Page:Lanson - Histoire de la littérature française, 1920.djvu/131

Le texte de cette page a été corrigé et est conforme au fac-similé.
109
les fabliaux.

Comme il nous a manqué un Dante, nous n’avons pas eu de Chaucer.

Après avoir eu vogue et fécondité au xiiie siècle et au commencement du xive, le genre du fabliau disparut. Il fut remplacé, après un intervalle, par les nouvelles en prose : l’inutilité des vers, du moment qu’on lisait, et l’influence des nouvellistes italiens décidèrent au xve siècle l’emploi de la prose dans les contes de ce genre. Mais le fabliau reparut plus tard, sous une forme artistique, dans le conte en vers de notre littérature classique.
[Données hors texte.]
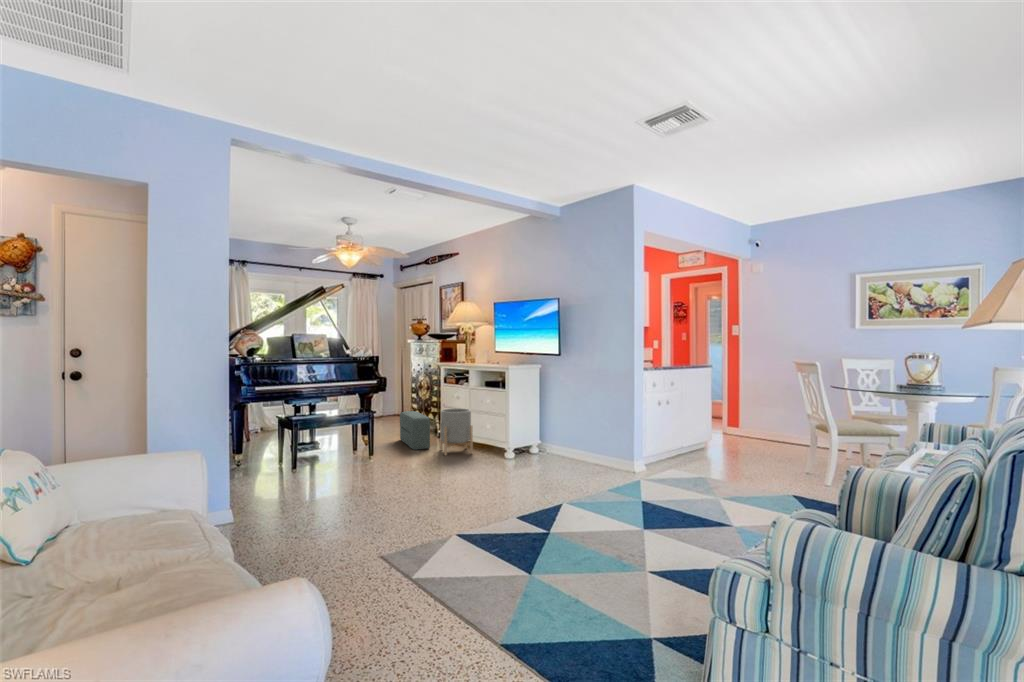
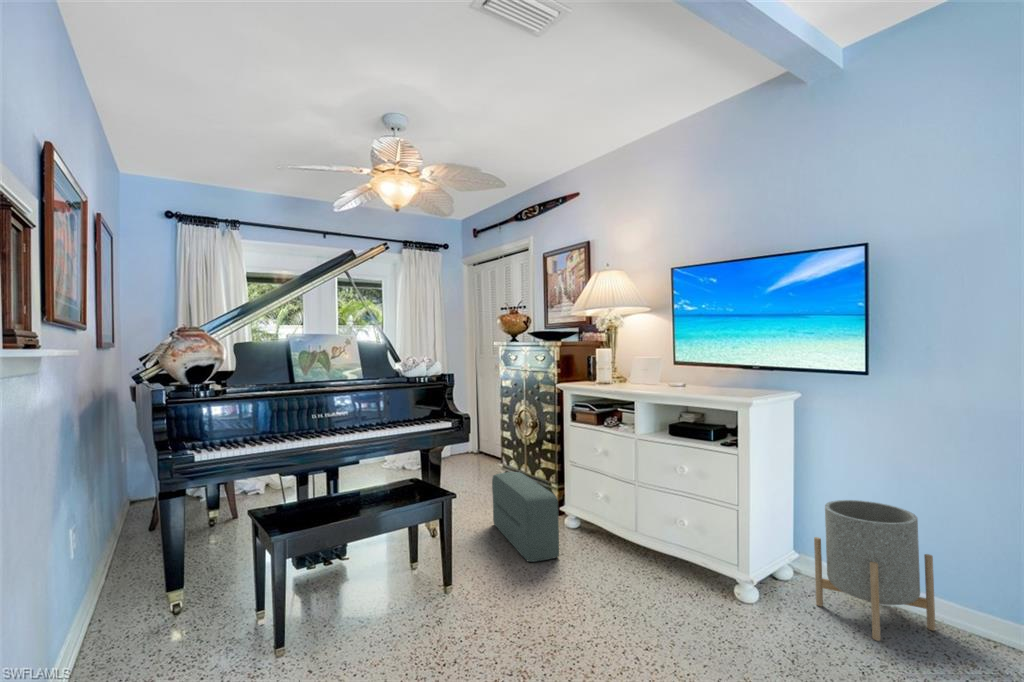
planter: present [440,408,473,456] -> present [814,500,935,641]

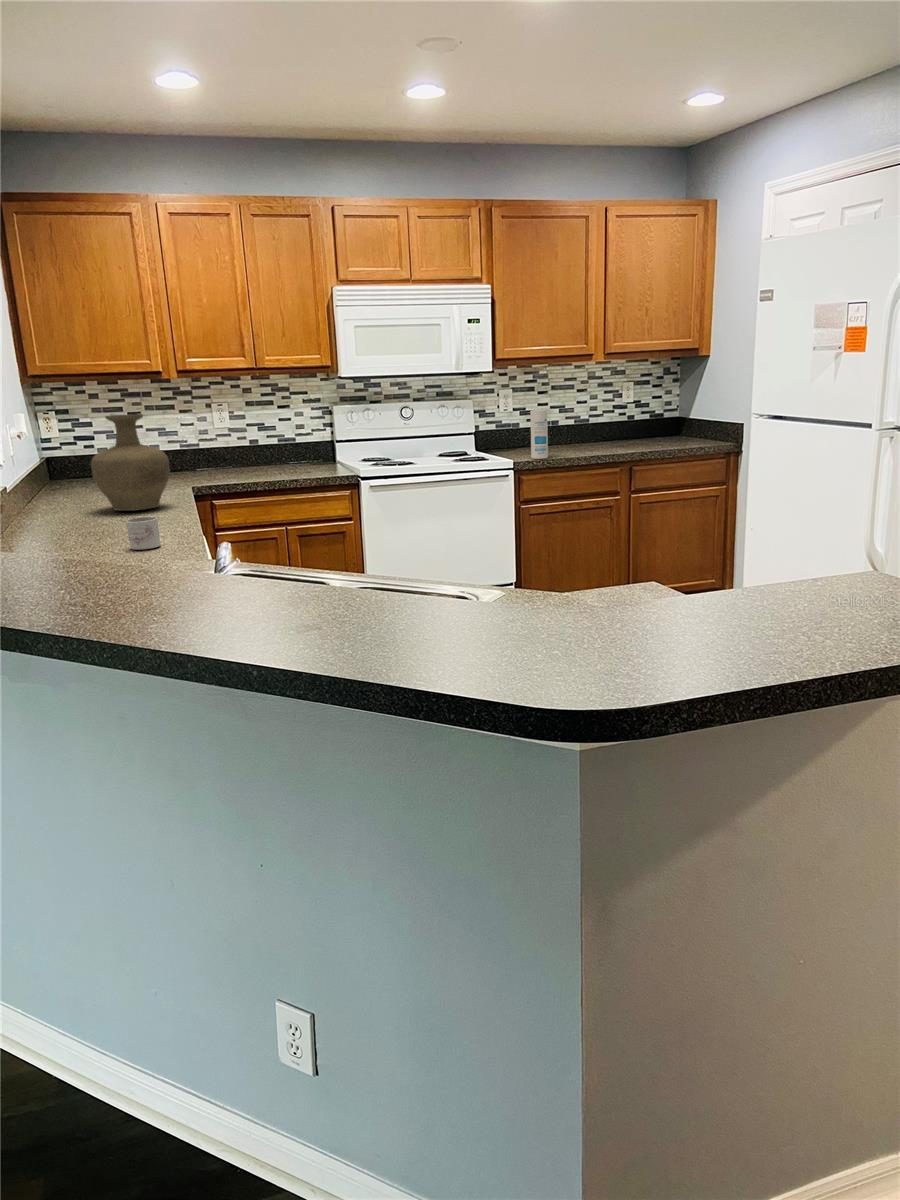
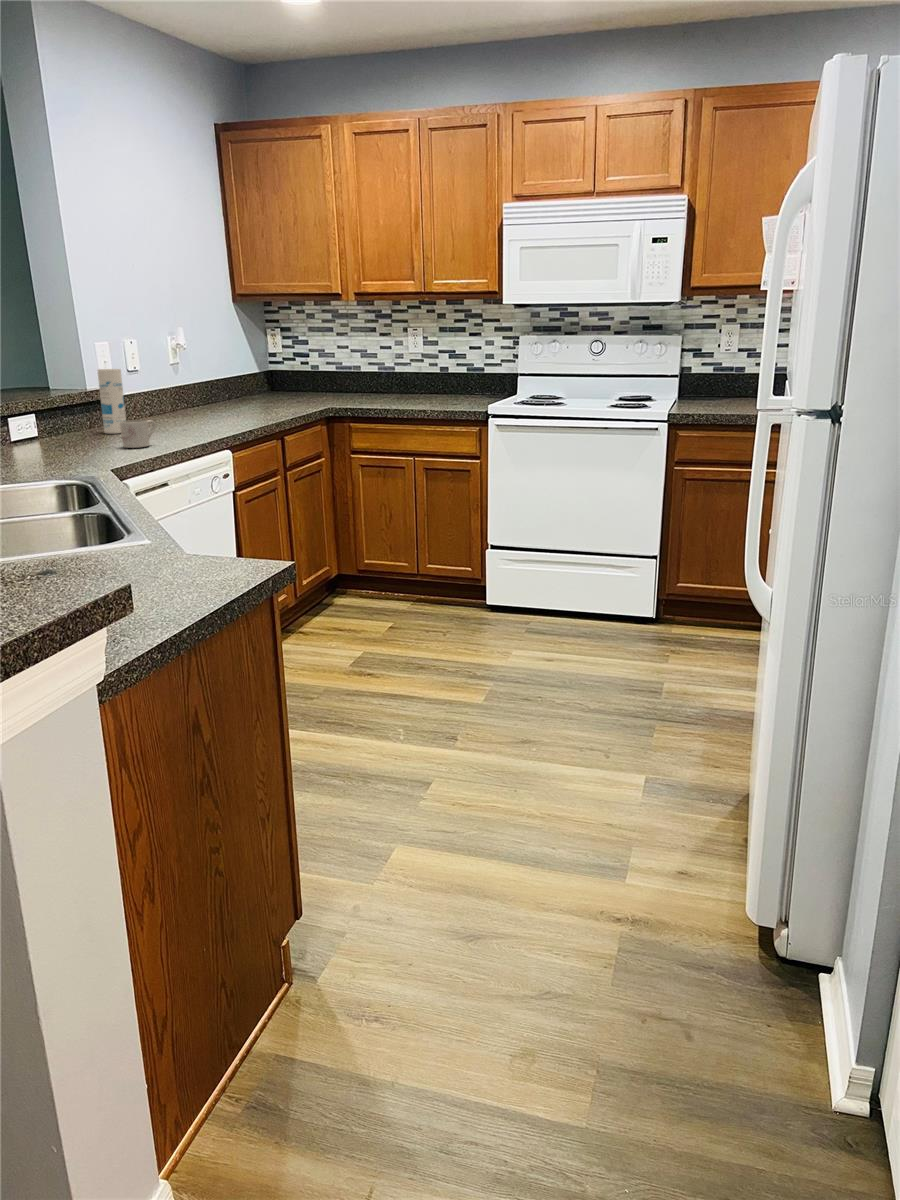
canister: present [530,410,548,459] -> present [98,369,126,433]
vase: present [91,414,170,511] -> none [205,331,273,420]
Il avait trouvé aussi au xve siècle un héritier dans la farce : héritier de l’esprit plutôt que des sujets, car dans les œuvres qui nous sont parvenues on voit rarement qu’un fabliau ait été repris en farce, comme le Vilain Mire se retrouve dans le Médecin malgré lui. Ce qui a duré, c’est l’esprit du genre qui est une forme de l’esprit de la race, et ainsi reparaissent de temps à autre dans nos farces du Palais-Royal des moyens et des effets dont usaient les auteurs des fabliaux : nos armoires ont remplacé les buffets de nos pères, nos pantalons leurs braies. Ainsi le vaudeville actuel, substitut de la farce, qui elle-même a remplacé le fabliau, peut nous aider à comprendre la nature de ce genre et du plaisir qu’il donnait.